You are after photos to record your travels, not necessarily great works of art.
I have a long list of pros and cons for the SLR camera.
On one had it is an item I have spent a lot of money on and as such, I would like to get my "money's worth" out of it.
However if did in fact get damaged it would not only ruin the enjoyment of the entire trip, the cost of the repair bill would potentially be devastatingly high as well.
That is the dilemma; trying to work out the 'risk Vs reward' of bringing the SLR camera.
I have some thinking to do....
It largely depends on how good and how comprehensive one needs the images to be. I tend to got to places twice one to look around and the second to photograph the place.
I have three camera's, a Nikon D810 with f2.8 24-70 and f2.8 70-200. A sony A35 with above average quality standard zoom and a Nikon Coolpix 900. THe Sony was bought as kit with 2 lens for around $700, both lens were rubbish, these in the end were traded in for a good quality lens.

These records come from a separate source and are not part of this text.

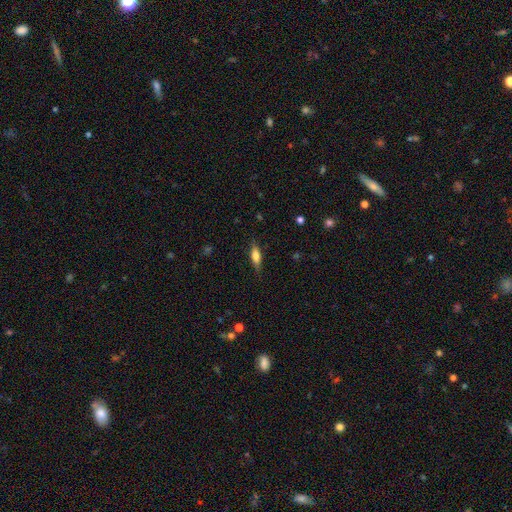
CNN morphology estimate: Overall: smooth (62%; featured or disk 31%). How rounded: in between (50%; cigar-shaped 47%). Merging: none (82%).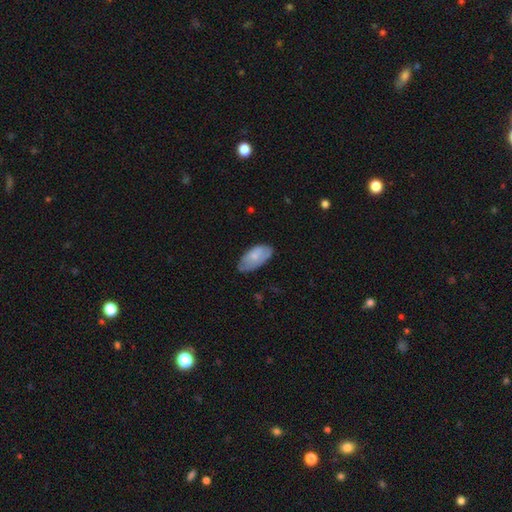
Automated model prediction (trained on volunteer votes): A smooth galaxy with no disk features (75%) that is in between round and cigar-shaped (93%). Merging: none (64%).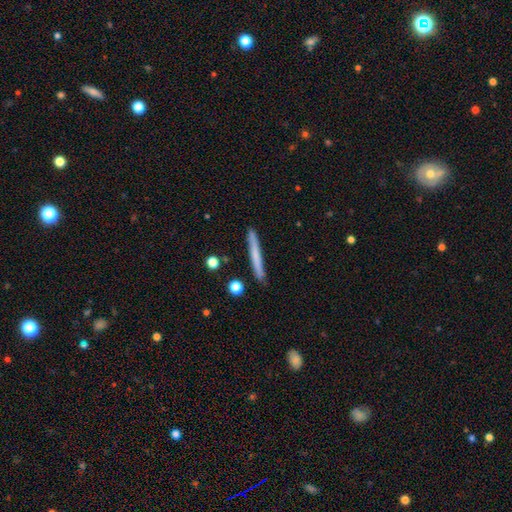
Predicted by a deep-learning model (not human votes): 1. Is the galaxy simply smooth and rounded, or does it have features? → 62% smooth, 32% featured or disk, 6% star or artifact.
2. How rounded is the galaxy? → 97% cigar-shaped, 2% in between, 1% round.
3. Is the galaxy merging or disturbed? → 90% none, 7% minor disturbance, 2% merger, 1% major disturbance.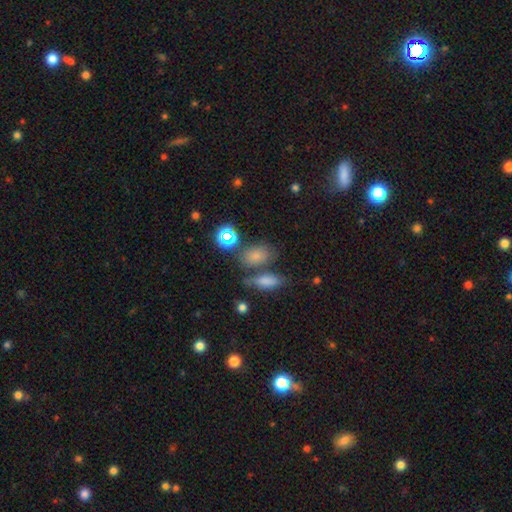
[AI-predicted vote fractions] This is likely a smooth galaxy (74%). How rounded: clearly in between (81%). Merging: possibly none (58%).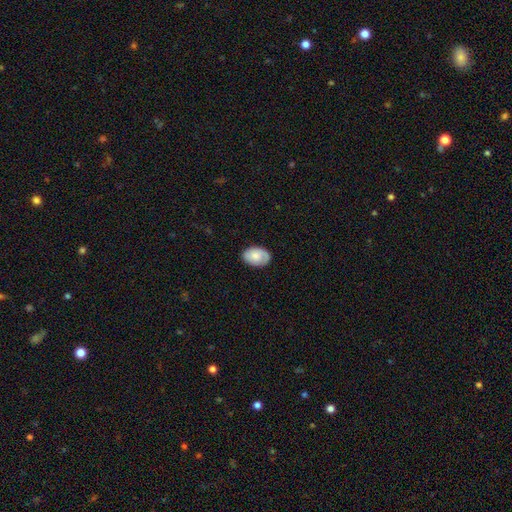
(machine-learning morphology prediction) smooth-or-featured: smooth: 68% | featured or disk: 26% | star or artifact: 7%
  how-rounded: in between: 86% | round: 13% | cigar-shaped: 1%
  merging: none: 80% | minor disturbance: 16% | major disturbance: 3% | merger: 1%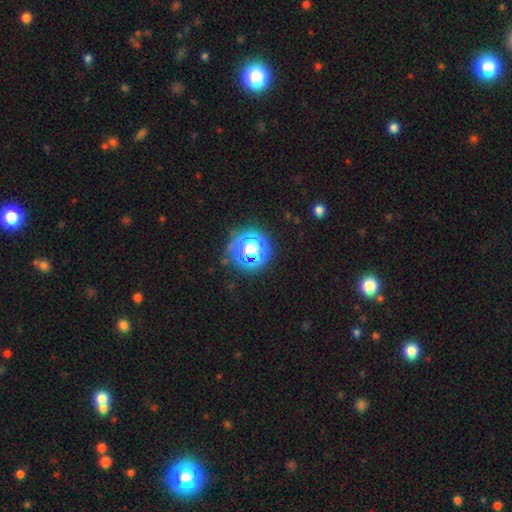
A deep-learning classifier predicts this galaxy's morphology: This is likely a star or artifact rather than a galaxy (62%).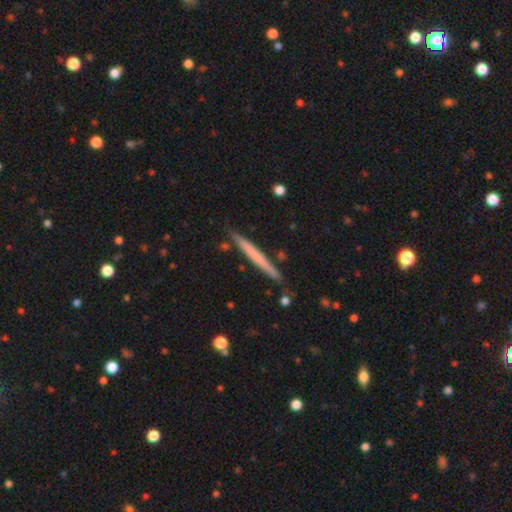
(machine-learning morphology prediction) This appears to be a smooth galaxy with no disk features (56%) that is cigar-shaped (97%). Merging: none (89%).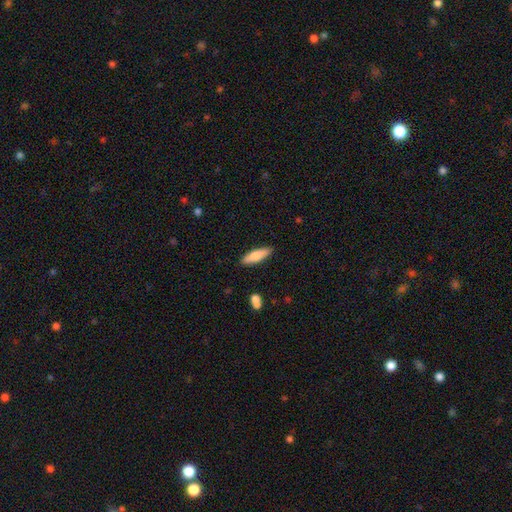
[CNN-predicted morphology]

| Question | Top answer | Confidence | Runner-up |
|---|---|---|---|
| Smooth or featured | smooth | 75% | featured or disk (20%) |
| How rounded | cigar-shaped | 63% | in between (35%) |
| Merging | none | 88% | minor disturbance (8%) |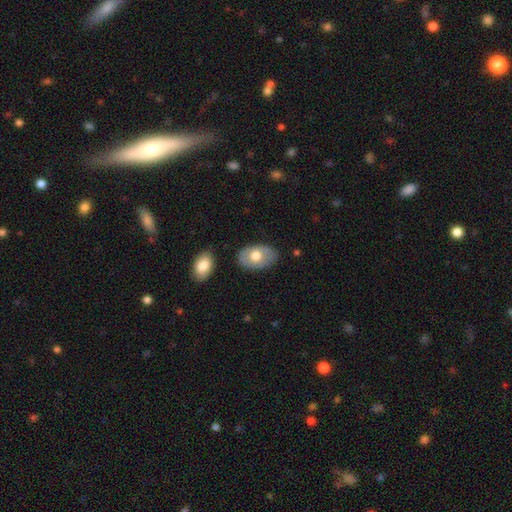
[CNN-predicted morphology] This is likely a smooth galaxy (61%). How rounded: clearly in between (89%). Merging: likely none (80%).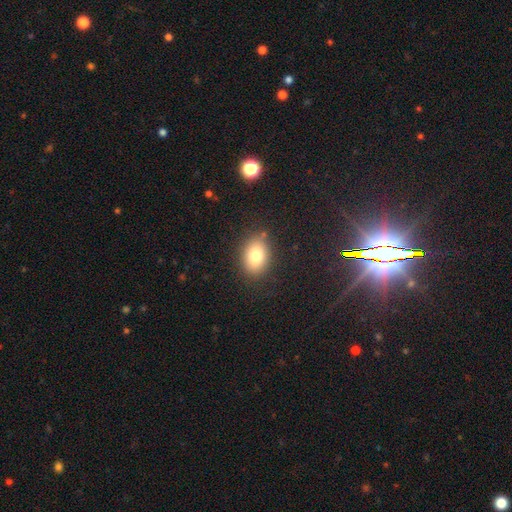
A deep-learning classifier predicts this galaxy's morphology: Smooth or featured? Predicted: smooth (p=0.80). How rounded? Predicted: in between (p=0.76). Merging? Predicted: none (p=0.82).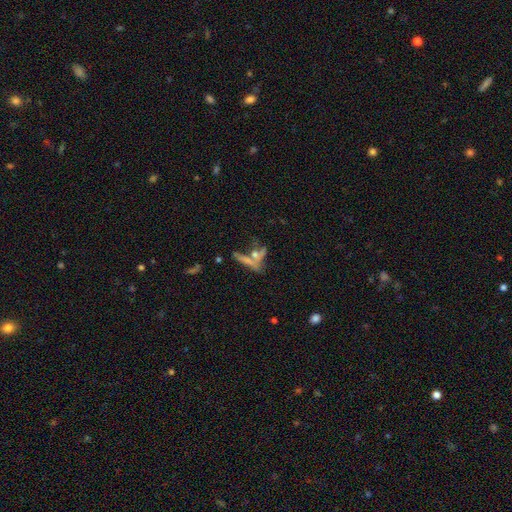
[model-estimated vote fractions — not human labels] Morphology: type=featured or disk (47%); merging=none (40%).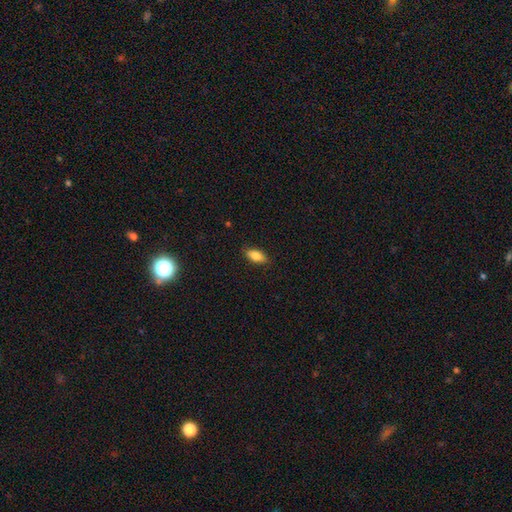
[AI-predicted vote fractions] Smooth or featured: smooth — 83% (featured or disk — 10%)
How rounded: in between — 87% (cigar-shaped — 10%)
Merging: none — 87% (minor disturbance — 10%)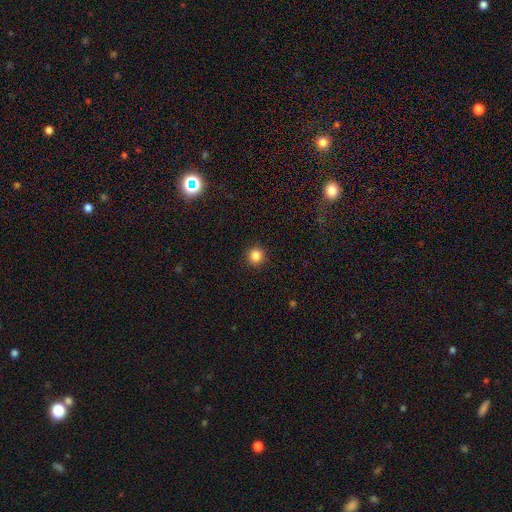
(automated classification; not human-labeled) The model was most divided on "smooth or featured": smooth: 84%, star or artifact: 12%, featured or disk: 4%. More confident: how rounded — round (94%); merging — none (93%).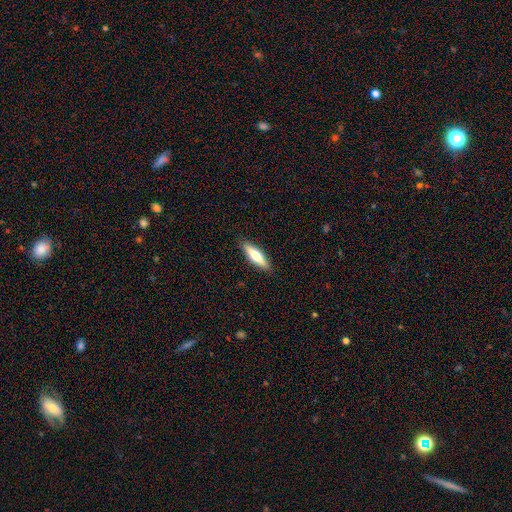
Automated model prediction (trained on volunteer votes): smooth_or_featured: smooth (p=0.57) [alt: featured or disk p=0.37]
how_rounded: cigar-shaped (p=0.62) [alt: in between p=0.36]
merging: none (p=0.89) [alt: minor disturbance p=0.08]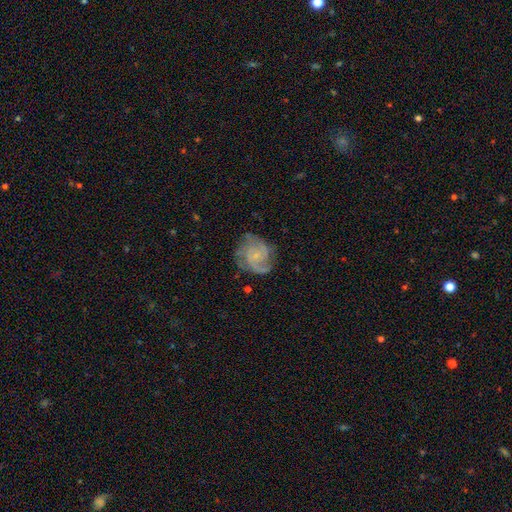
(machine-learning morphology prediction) featured or disk 82%, smooth 12%, star or artifact 6%. Down the decision tree: edge-on disk — no (98%); bar — no (66%); spiral arms — yes (95%); spiral arm count — 2 (39%); spiral winding — medium (46%); bulge size — small (68%); merging — none (69%).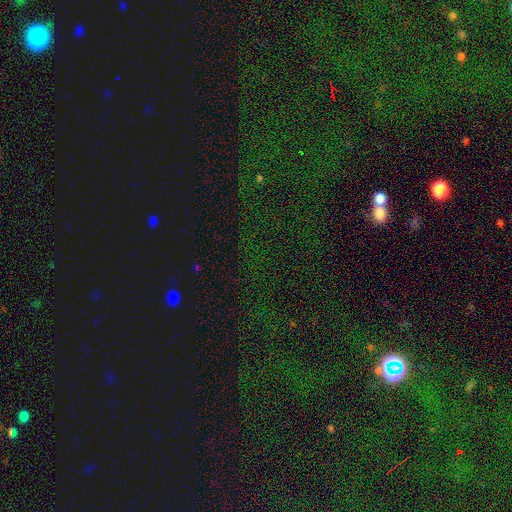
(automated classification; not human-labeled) smooth-or-featured: star or artifact: 80% | smooth: 13% | featured or disk: 7%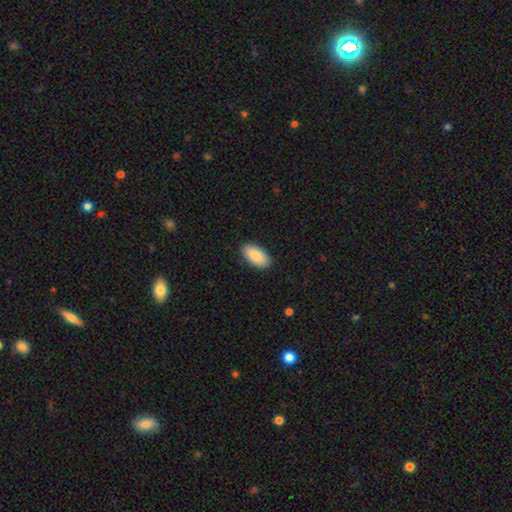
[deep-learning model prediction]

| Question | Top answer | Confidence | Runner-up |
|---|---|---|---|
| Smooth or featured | smooth | 90% | star or artifact (6%) |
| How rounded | in between | 94% | cigar-shaped (4%) |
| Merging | none | 89% | minor disturbance (8%) |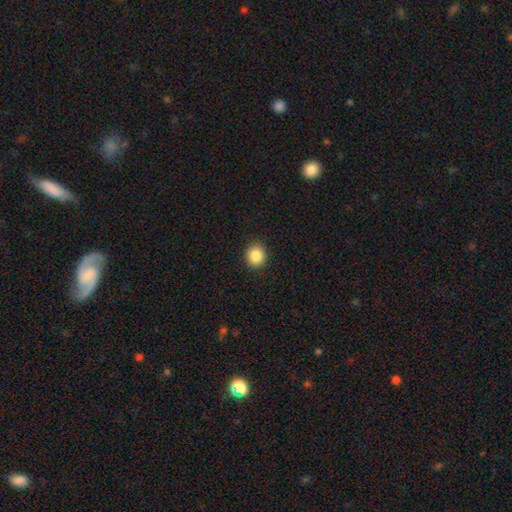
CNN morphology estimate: A smooth galaxy with no disk features (87%) that is round (85%). Merging: none (91%).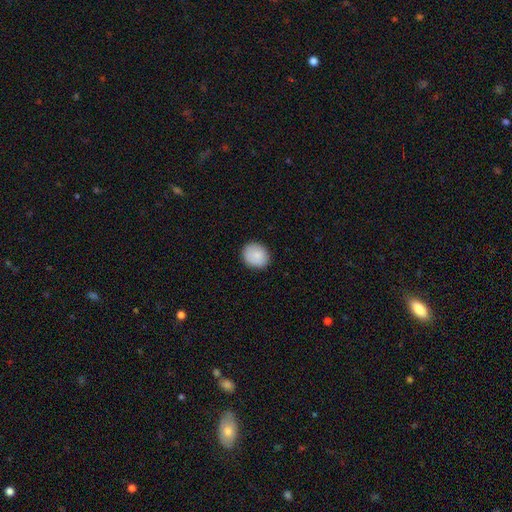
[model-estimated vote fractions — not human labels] A smooth galaxy with no disk features (87%) that is round (67%). Merging: none (87%).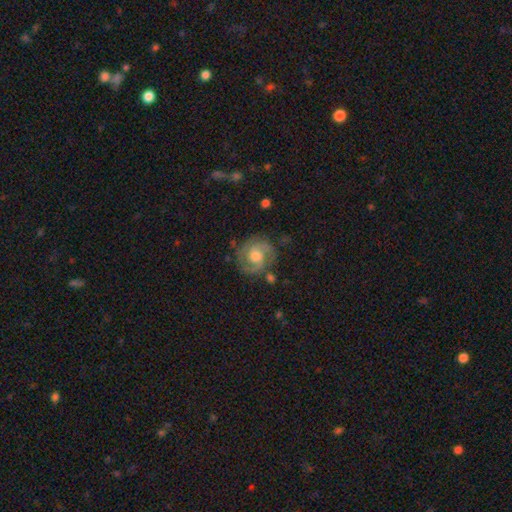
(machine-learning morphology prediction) type=featured or disk (84%); edge-on=no (98%); bar=no (60%); spiral arms=yes (96%); winding=tight (48%); arm count=2 (78%); bulge=moderate (60%); merging=none (78%).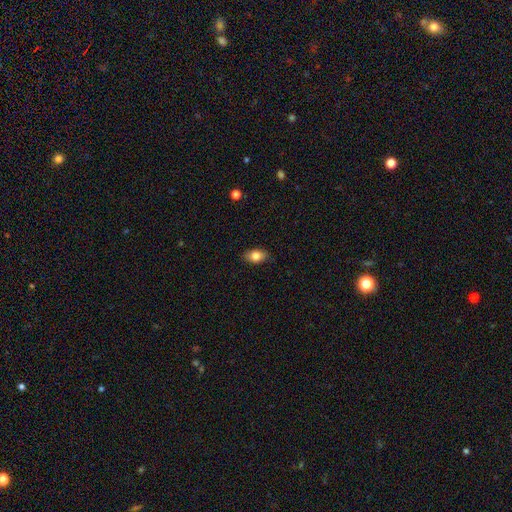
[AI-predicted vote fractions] This is clearly a smooth galaxy (82%). How rounded: clearly in between (87%). Merging: clearly none (85%).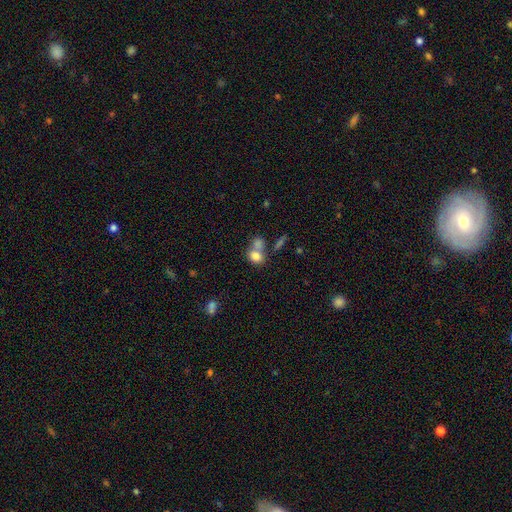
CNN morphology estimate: Smooth or featured?
  - smooth: 80% *
  - featured or disk: 10%
  - star or artifact: 10%
How rounded?
  - in between: 59% *
  - round: 39%
  - cigar-shaped: 2%
Merging?
  - merger: 45% *
  - none: 40%
  - minor disturbance: 10%
  - major disturbance: 5%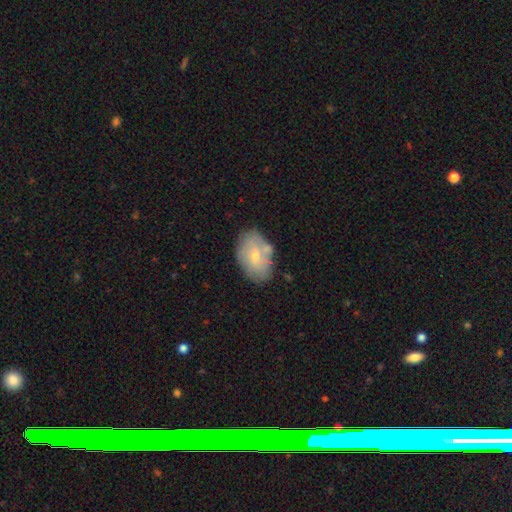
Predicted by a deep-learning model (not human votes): Smooth or featured? Predicted: smooth (p=0.56). How rounded? Predicted: in between (p=0.84). Merging? Predicted: none (p=0.64).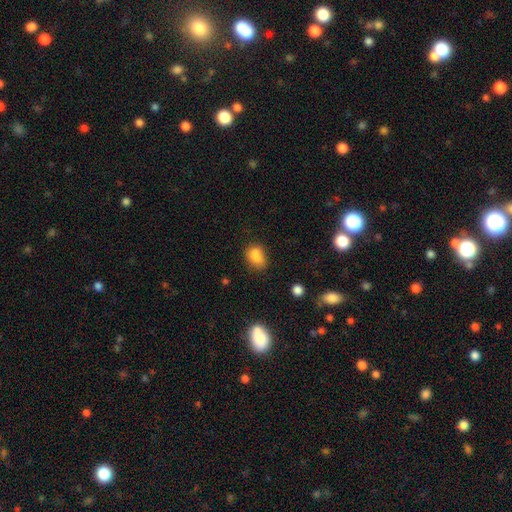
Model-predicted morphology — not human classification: This appears to be a smooth galaxy with no disk features (83%) that is in between round and cigar-shaped (71%). Merging: none (59%).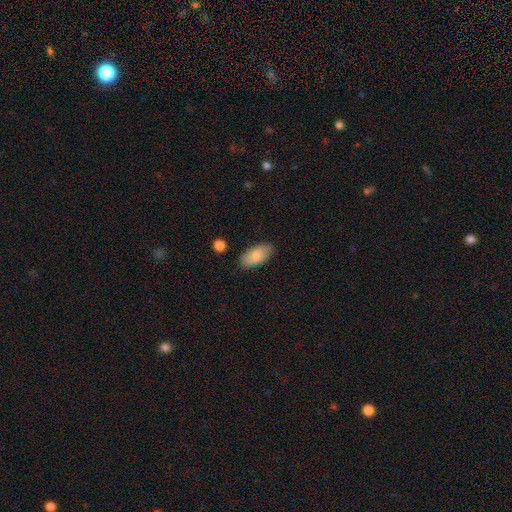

The Sony was purchased as a Smallish cheapish camera (less than 20% of the cost of the Nikon) capable of excellent results. The coolpix 900 was purchased as a camera one could take into places that did not allow much luggage.
The Coolpix produces reasonable images, the lens zoom range is massive but the quality of the images at the extreme ends of the range is VERY poor. It is not a patch on the Sony or the D8i0. The battery life on both the Sony and the Coolpix is quite poor where as the Nikon D 810 battery last for many hundreds of shots and one can leave the camera switched on for days with out worrying the battery, thats NOT the case for the other 2.
There is NO issues about switching the Nikon D810 into some kind of point and shoot mode which will also give one a good deal better control over the image then either the Sony or the coolpix.
There's no simple answer to this problem (hence my three kits). If one is used to a decent SLR and one purchase's a smaller cheaper camera there WILL be problems one needs to get used to before one starts to commit some fond memories to images. For instance one has to watch what one does with the Coolpix is it can produce some REALLY awfull images.
Apart from the battery life I find the Sony A35 is an excellent compromise, compact a single lens with a reasonable zoom range and excellent image quality. It also has the advantage on can tale either stills OR movies WITHOUT changing the camera mode (it has a separate movie button, just below the normal shutter).
PS, in most cases the Nikon D810 is used, in cases where one is restiricted the Sony is used. I hardly ever use the coolpix any more, the Sony being not to much bigger and far more versatile.